§ **Exercise goal**
Could you return every record below exactly as it stands, leaving out the pictures?
------------------------------------------------
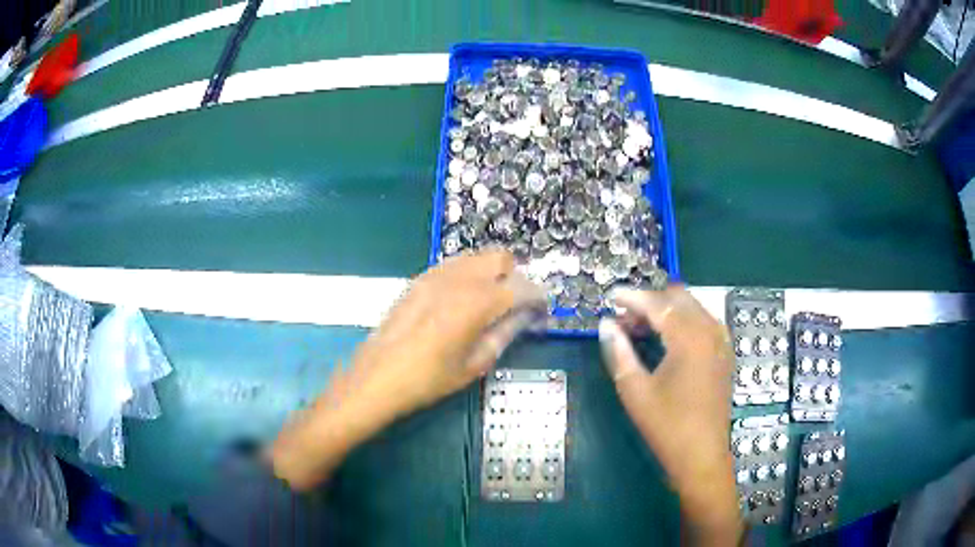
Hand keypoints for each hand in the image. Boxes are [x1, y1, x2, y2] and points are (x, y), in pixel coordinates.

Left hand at [271, 250, 544, 489]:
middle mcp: (459, 278)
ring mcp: (436, 274)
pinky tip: (463, 300)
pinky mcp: (419, 279)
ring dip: (492, 272)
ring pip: (476, 256)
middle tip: (515, 304)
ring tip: (491, 302)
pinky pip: (454, 264)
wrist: (377, 377)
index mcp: (478, 302)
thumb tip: (524, 318)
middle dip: (515, 276)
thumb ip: (504, 334)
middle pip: (501, 258)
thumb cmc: (428, 379)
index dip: (538, 299)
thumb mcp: (474, 364)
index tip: (541, 313)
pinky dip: (469, 274)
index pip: (522, 287)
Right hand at [599, 286, 741, 544]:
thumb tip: (606, 324)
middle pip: (678, 297)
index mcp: (689, 337)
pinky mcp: (724, 353)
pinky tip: (667, 341)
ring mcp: (721, 341)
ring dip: (667, 310)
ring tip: (641, 330)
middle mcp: (710, 330)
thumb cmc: (666, 426)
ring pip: (692, 307)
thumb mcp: (635, 390)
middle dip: (650, 301)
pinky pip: (703, 321)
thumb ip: (619, 351)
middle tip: (625, 319)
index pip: (657, 303)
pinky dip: (683, 321)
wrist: (701, 456)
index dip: (632, 297)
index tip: (610, 297)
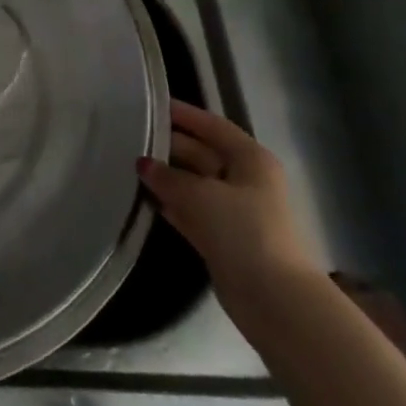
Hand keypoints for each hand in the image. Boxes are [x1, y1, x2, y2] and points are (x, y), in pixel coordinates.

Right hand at [137, 100, 315, 315]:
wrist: (276, 300)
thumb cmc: (243, 231)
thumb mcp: (199, 195)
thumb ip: (167, 176)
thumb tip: (143, 163)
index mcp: (251, 160)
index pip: (213, 126)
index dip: (184, 114)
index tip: (151, 105)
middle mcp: (246, 180)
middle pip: (202, 154)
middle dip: (169, 146)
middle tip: (129, 137)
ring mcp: (236, 212)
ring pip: (195, 184)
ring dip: (167, 177)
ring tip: (129, 165)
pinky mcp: (225, 239)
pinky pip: (192, 212)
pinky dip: (172, 205)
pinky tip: (146, 200)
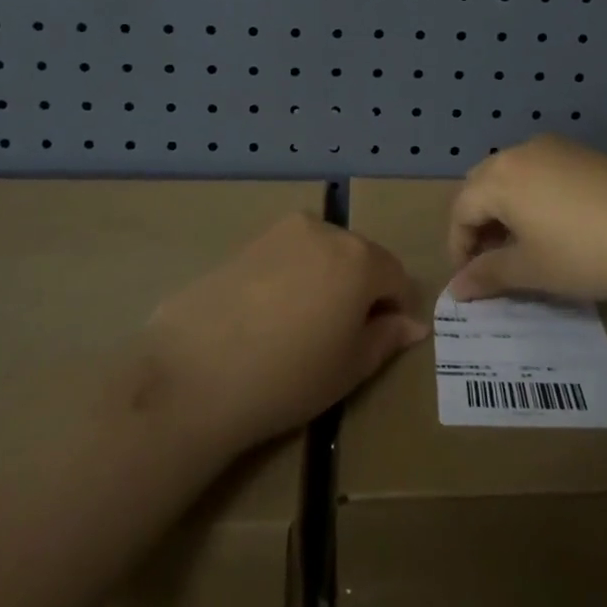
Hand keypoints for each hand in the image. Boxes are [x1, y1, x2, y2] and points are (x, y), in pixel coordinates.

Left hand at [147, 213, 427, 453]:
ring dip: (325, 280)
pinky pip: (286, 256)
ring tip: (299, 327)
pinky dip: (290, 277)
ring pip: (321, 253)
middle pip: (359, 257)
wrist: (195, 373)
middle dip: (360, 290)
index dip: (395, 309)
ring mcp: (281, 232)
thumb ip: (386, 338)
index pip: (397, 276)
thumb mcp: (350, 368)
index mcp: (360, 257)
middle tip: (339, 337)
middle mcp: (324, 230)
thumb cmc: (288, 377)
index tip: (380, 341)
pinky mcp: (245, 241)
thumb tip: (412, 324)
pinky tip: (267, 317)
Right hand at [447, 134, 606, 302]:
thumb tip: (455, 289)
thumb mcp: (532, 270)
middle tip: (491, 259)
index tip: (469, 280)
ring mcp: (555, 147)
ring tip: (522, 244)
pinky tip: (554, 224)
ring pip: (512, 174)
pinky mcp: (583, 153)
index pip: (461, 209)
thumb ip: (488, 275)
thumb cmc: (584, 254)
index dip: (458, 246)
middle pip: (482, 184)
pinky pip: (541, 169)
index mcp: (500, 177)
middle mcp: (521, 152)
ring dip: (505, 207)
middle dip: (478, 221)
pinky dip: (532, 195)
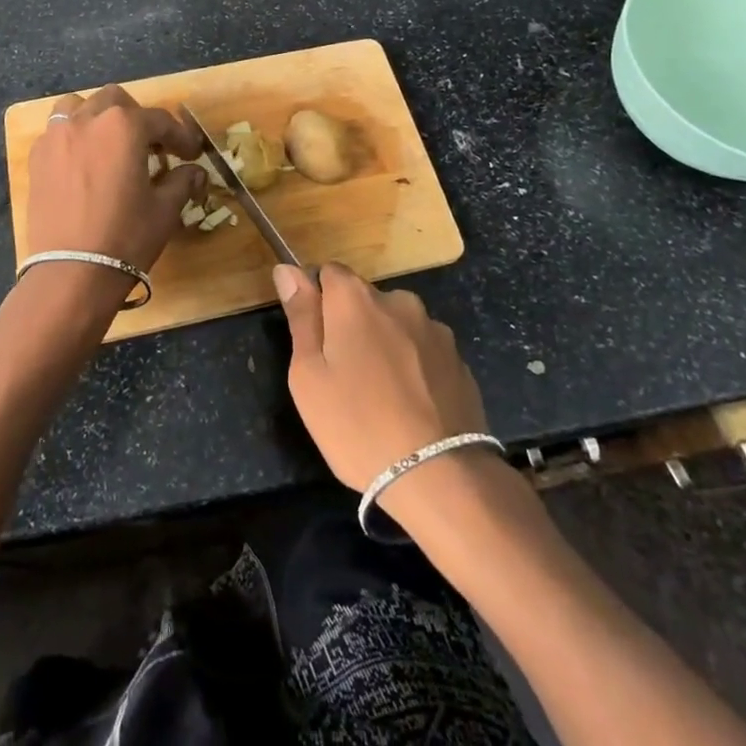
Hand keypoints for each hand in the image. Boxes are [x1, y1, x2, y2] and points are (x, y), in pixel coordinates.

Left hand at [25, 84, 204, 278]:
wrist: (72, 272)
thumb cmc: (126, 236)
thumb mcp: (165, 209)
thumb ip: (182, 181)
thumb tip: (194, 172)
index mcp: (124, 125)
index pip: (160, 120)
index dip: (180, 137)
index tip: (190, 154)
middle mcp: (88, 119)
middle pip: (116, 101)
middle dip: (137, 118)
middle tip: (151, 146)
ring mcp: (56, 136)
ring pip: (79, 107)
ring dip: (98, 118)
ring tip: (110, 144)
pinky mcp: (37, 158)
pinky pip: (57, 132)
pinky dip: (73, 137)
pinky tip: (83, 163)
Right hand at [274, 263, 487, 496]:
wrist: (438, 476)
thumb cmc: (357, 424)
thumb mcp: (308, 375)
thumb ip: (301, 315)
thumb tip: (287, 268)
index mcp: (355, 298)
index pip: (328, 273)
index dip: (318, 302)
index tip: (316, 342)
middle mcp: (398, 300)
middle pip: (364, 300)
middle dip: (352, 326)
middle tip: (344, 378)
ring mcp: (434, 329)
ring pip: (396, 326)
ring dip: (386, 346)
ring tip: (382, 398)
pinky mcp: (459, 360)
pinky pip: (424, 353)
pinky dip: (414, 368)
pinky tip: (412, 408)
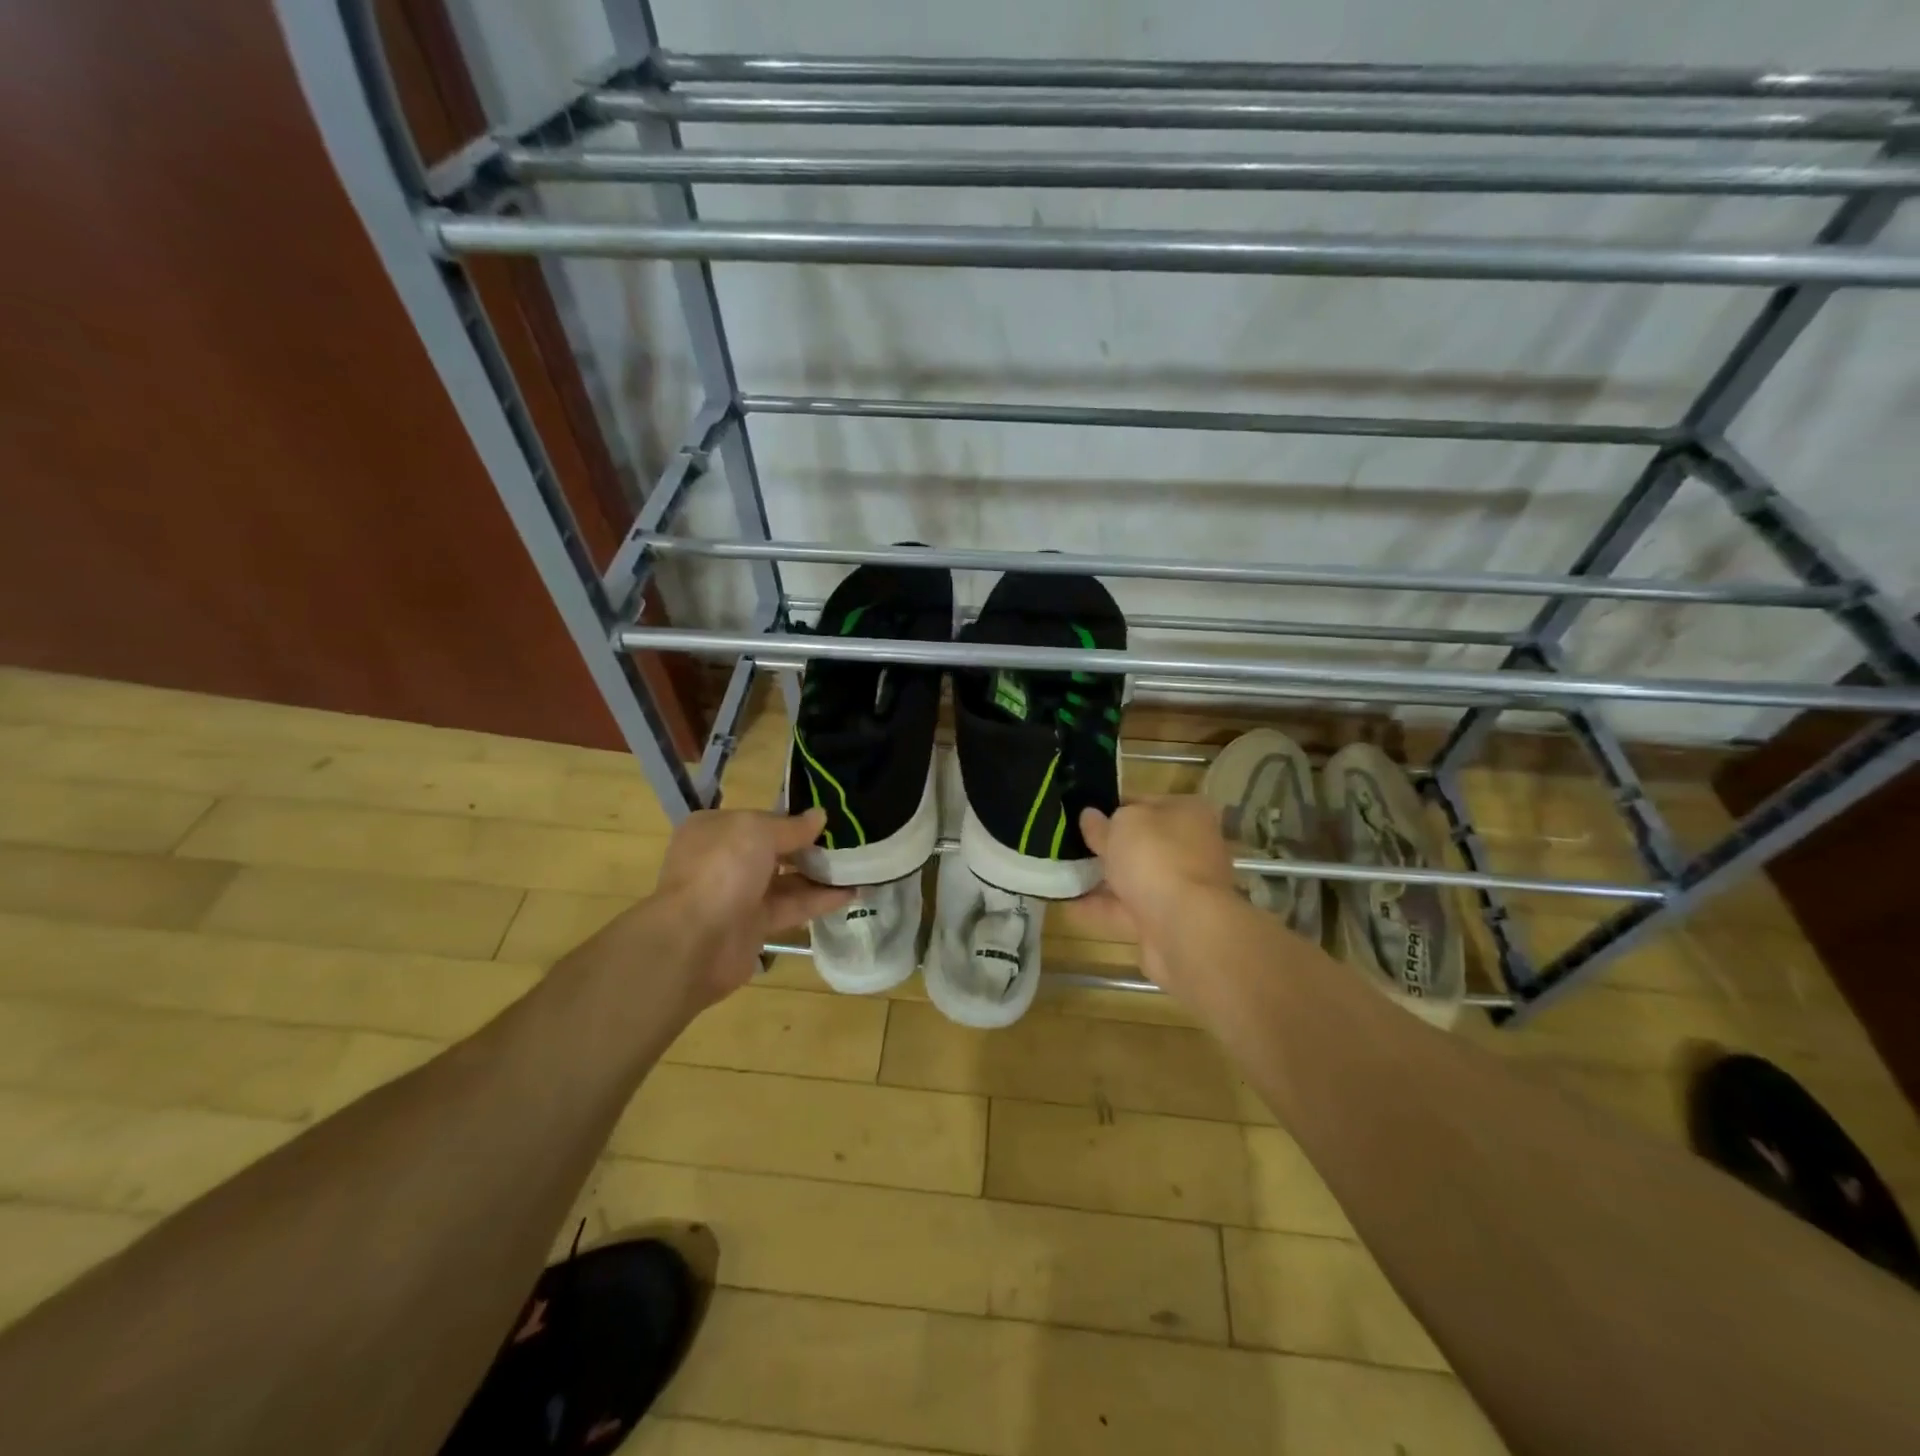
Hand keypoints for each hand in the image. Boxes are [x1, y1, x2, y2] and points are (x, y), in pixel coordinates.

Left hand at [651, 807, 851, 1009]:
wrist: (695, 941)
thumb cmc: (722, 870)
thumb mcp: (758, 832)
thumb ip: (791, 826)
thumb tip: (820, 816)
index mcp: (714, 829)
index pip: (759, 819)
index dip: (792, 819)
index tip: (828, 820)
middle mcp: (724, 860)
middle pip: (774, 850)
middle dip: (809, 847)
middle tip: (850, 843)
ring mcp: (738, 895)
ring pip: (785, 880)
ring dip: (819, 874)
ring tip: (859, 867)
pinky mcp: (754, 926)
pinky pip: (791, 907)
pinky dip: (819, 900)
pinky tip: (851, 893)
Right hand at [1062, 796, 1238, 991]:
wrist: (1184, 927)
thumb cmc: (1156, 858)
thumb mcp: (1122, 826)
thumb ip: (1102, 822)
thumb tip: (1089, 816)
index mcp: (1187, 813)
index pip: (1144, 802)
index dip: (1112, 807)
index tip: (1083, 815)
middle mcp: (1190, 847)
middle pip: (1141, 843)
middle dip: (1108, 846)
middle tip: (1069, 844)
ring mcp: (1180, 886)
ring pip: (1134, 877)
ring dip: (1102, 879)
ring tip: (1061, 874)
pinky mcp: (1167, 920)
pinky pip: (1127, 909)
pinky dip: (1100, 907)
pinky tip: (1068, 904)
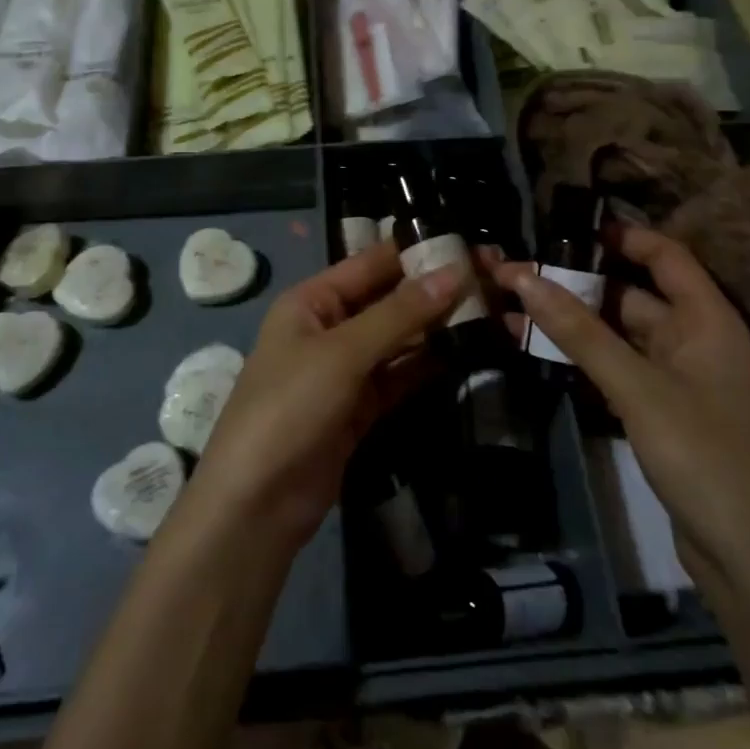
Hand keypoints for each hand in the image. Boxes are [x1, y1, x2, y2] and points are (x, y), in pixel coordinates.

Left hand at [190, 244, 462, 553]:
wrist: (257, 504)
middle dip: (434, 292)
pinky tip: (468, 353)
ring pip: (399, 340)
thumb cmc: (290, 407)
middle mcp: (329, 328)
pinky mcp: (360, 408)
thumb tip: (455, 272)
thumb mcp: (342, 353)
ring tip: (493, 312)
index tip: (469, 244)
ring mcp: (345, 370)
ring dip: (438, 329)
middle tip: (492, 279)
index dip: (417, 253)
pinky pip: (400, 376)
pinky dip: (429, 366)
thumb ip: (399, 314)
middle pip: (388, 301)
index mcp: (312, 301)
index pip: (371, 264)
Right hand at [493, 225, 749, 589]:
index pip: (665, 255)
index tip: (566, 226)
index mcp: (707, 319)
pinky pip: (616, 367)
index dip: (621, 235)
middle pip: (631, 294)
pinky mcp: (661, 411)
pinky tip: (538, 350)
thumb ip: (579, 332)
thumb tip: (524, 276)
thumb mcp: (638, 387)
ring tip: (512, 306)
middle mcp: (694, 339)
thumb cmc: (705, 457)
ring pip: (617, 333)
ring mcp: (677, 377)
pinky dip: (580, 356)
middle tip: (517, 271)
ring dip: (571, 322)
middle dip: (576, 282)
------------------------------------------------
§ **Problem solution**
Hand keypoints for each hand in the image. Boxes are [x1, y1, x2, y2] and points are (x, y), in pixel coordinates.

Left hand at [271, 250, 544, 489]:
middle mcp: (459, 278)
ring mcp: (436, 274)
pinky tip: (463, 300)
pinky mcp: (419, 279)
ring dip: (492, 272)
ring pip: (476, 256)
middle tip: (515, 304)
ring tip: (491, 302)
pinky pip: (454, 264)
wrist: (377, 377)
index mcp: (478, 302)
thumb tip: (524, 318)
middle dip: (515, 276)
thumb ip: (504, 334)
middle pip: (501, 258)
thumb cmc: (428, 379)
index dip: (538, 299)
thumb mcp: (474, 364)
index tip: (541, 313)
pinky dip: (469, 274)
index pip: (522, 287)
Right hand at [599, 286, 741, 544]:
thumb tip: (606, 324)
middle pip: (678, 297)
index mcp: (689, 337)
pinky mcp: (724, 353)
pinky tip: (667, 341)
ring mcp: (721, 341)
ring dip: (667, 310)
ring tip: (641, 330)
middle mcp: (710, 330)
thumb cmc: (666, 426)
ring pip: (692, 307)
thumb mcp: (635, 390)
middle dip: (650, 301)
pinky pip: (703, 321)
thumb ip: (619, 351)
middle tip: (625, 319)
index pip: (657, 303)
pinky dip: (683, 321)
wrist: (701, 456)
index dip: (632, 297)
index tip: (610, 297)
Hand keypoints for each hand in the image. Boxes are [x1, y1, x2, y2] and points are (x, y), in pixel coordinates.

Right hand at [137, 100, 315, 315]:
wrist: (276, 300)
thumb cmc: (243, 231)
thumb mcp: (199, 195)
thumb ip: (167, 176)
thumb tip: (143, 163)
index mcp: (251, 160)
index pip: (213, 126)
index dip: (184, 114)
index tip: (151, 105)
middle mcp: (246, 180)
middle pip: (202, 154)
middle dip: (169, 146)
middle tip: (129, 137)
ring mcp: (236, 212)
ring pip: (195, 184)
ring dip: (167, 177)
ring tip: (129, 165)
pinky mcp: (225, 239)
pinky pip: (192, 212)
pinky dip: (172, 205)
pinky tip: (146, 200)
Hand keypoints for each hand in the image. Boxes are [x1, y1, x2, y2] and points are (x, y), in pixel coordinates.

Left hand at [147, 213, 427, 453]:
ring dip: (325, 280)
pinky pip: (286, 256)
ring tip: (299, 327)
pinky dip: (290, 277)
ring pip: (321, 253)
middle pip: (359, 257)
wrist: (195, 373)
middle dip: (360, 290)
index dip: (395, 309)
ring mcp: (281, 232)
thumb ip: (386, 338)
index pip: (397, 276)
thumb mcp: (350, 368)
index mcp: (360, 257)
middle tip: (339, 337)
middle mcp: (324, 230)
thumb cmc: (288, 377)
index tip: (380, 341)
pinky mcp: (245, 241)
thumb tip: (412, 324)
pinky tip: (267, 317)
Right hand at [447, 134, 606, 302]:
thumb tip: (455, 289)
thumb mcp: (532, 270)
middle tip: (491, 259)
index tip: (469, 280)
ring mcp: (555, 147)
ring tip: (522, 244)
pinky tip: (554, 224)
ring pip: (512, 174)
pinky mcp: (583, 153)
index pip: (461, 209)
thumb ip: (488, 275)
thumb cmc: (584, 254)
index dip: (458, 246)
middle pip: (482, 184)
pinky pip: (541, 169)
index mcp: (500, 177)
middle mcp: (521, 152)
ring dip: (505, 207)
middle dip: (478, 221)
pinky dip: (532, 195)
Hand keypoints for each hand in the image. Boxes are [x1, y1, x2, y2] and points are (x, y), in pixel coordinates.

Left hand at [25, 84, 204, 278]:
wrist: (72, 272)
thumb cmc: (126, 236)
thumb mcp: (165, 209)
thumb ip: (182, 181)
thumb tip: (194, 172)
index mcp: (124, 125)
index pip: (160, 120)
index dip: (180, 137)
index tip: (190, 154)
middle mcp: (88, 119)
middle pip: (116, 101)
middle dip: (137, 118)
middle tip: (151, 146)
ring mcp: (56, 136)
ring pip: (79, 107)
ring dip: (98, 118)
ring tip: (110, 144)
pinky mcp: (37, 158)
pinky pip: (57, 132)
pinky dip: (73, 137)
pinky tip: (83, 163)
Right hand at [274, 263, 487, 496]:
wrist: (438, 476)
thumb cmc: (357, 424)
thumb mcp: (308, 375)
thumb ip: (301, 315)
thumb tip: (287, 268)
index mcp: (355, 298)
index pip: (328, 273)
index dip: (318, 302)
index tip: (316, 342)
middle mcp: (398, 300)
middle pip: (364, 300)
middle dip: (352, 326)
middle tip: (344, 378)
ring mcp: (434, 329)
ring pip: (396, 326)
ring dip: (386, 346)
ring tip: (382, 398)
pinky mcp: (459, 360)
pinky pip: (424, 353)
pinky dip: (414, 368)
pinky tip: (412, 408)
Hand keypoints for each hand in the image. Boxes are [x1, y1, x2, y2] and points are (x, y), in pixel coordinates.

Left hand at [651, 807, 851, 1009]:
wrist: (695, 941)
thumb cmc: (722, 870)
thumb mcp: (758, 832)
thumb ip: (791, 826)
thumb tip: (820, 816)
index mcp: (714, 829)
index pip: (759, 819)
index dip: (792, 819)
index tip: (828, 820)
middle mcp: (724, 860)
middle pip: (774, 850)
middle dip: (809, 847)
middle tip: (850, 843)
ring mcp: (738, 895)
ring pip: (785, 880)
ring dip: (819, 874)
ring tip: (859, 867)
pinky mcp: (754, 926)
pinky pip: (791, 907)
pinky dip: (819, 900)
pinky tip: (851, 893)
Right hand at [1062, 796, 1238, 991]:
wrist: (1184, 927)
thumb cmc: (1156, 858)
thumb mcp: (1122, 826)
thumb ip: (1102, 822)
thumb tip: (1089, 816)
index mcp: (1187, 813)
index pip: (1144, 802)
index dip: (1112, 807)
index tip: (1083, 815)
middle mcp: (1190, 847)
middle pip: (1141, 843)
middle dip: (1108, 846)
middle tip: (1069, 844)
ring mcp: (1180, 886)
ring pip: (1134, 877)
ring dip: (1102, 879)
ring tip: (1061, 874)
pinky mcp: (1167, 920)
pinky pip: (1127, 909)
pinky dip: (1100, 907)
pinky tip: (1068, 904)
Hand keypoints for each hand in the image. Boxes are [x1, y1, x2, y2] and points are (x, y), in pixel coordinates.

Left hand at [190, 244, 462, 553]:
wrist: (257, 504)
middle dip: (434, 292)
pinky tip: (468, 353)
ring pip: (399, 340)
thumb cmc: (290, 407)
middle mcp: (329, 328)
pinky mcp: (360, 408)
thumb tip: (455, 272)
thumb mcp: (342, 353)
ring tip: (493, 312)
index tip: (469, 244)
ring mcp: (345, 370)
ring dip: (438, 329)
middle tip: (492, 279)
index dip: (417, 253)
pinky pip: (400, 376)
pinky dip: (429, 366)
thumb ip: (399, 314)
middle pip: (388, 301)
index mcp: (312, 301)
index pip: (371, 264)
Right hand at [493, 225, 749, 589]:
index pip: (665, 255)
index tip: (566, 226)
index mcp: (707, 319)
pinky pip: (616, 367)
index dip: (621, 235)
middle pip: (631, 294)
pinky mcp: (661, 411)
pinky tip: (538, 350)
thumb ip: (579, 332)
thumb tip: (524, 276)
thumb mcp: (638, 387)
ring tip: (512, 306)
middle mcp: (694, 339)
thumb cmc: (705, 457)
ring pip: (617, 333)
ring mcp: (677, 377)
pinky dip: (580, 356)
middle tip: (517, 271)
ring dip: (571, 322)
middle dip: (576, 282)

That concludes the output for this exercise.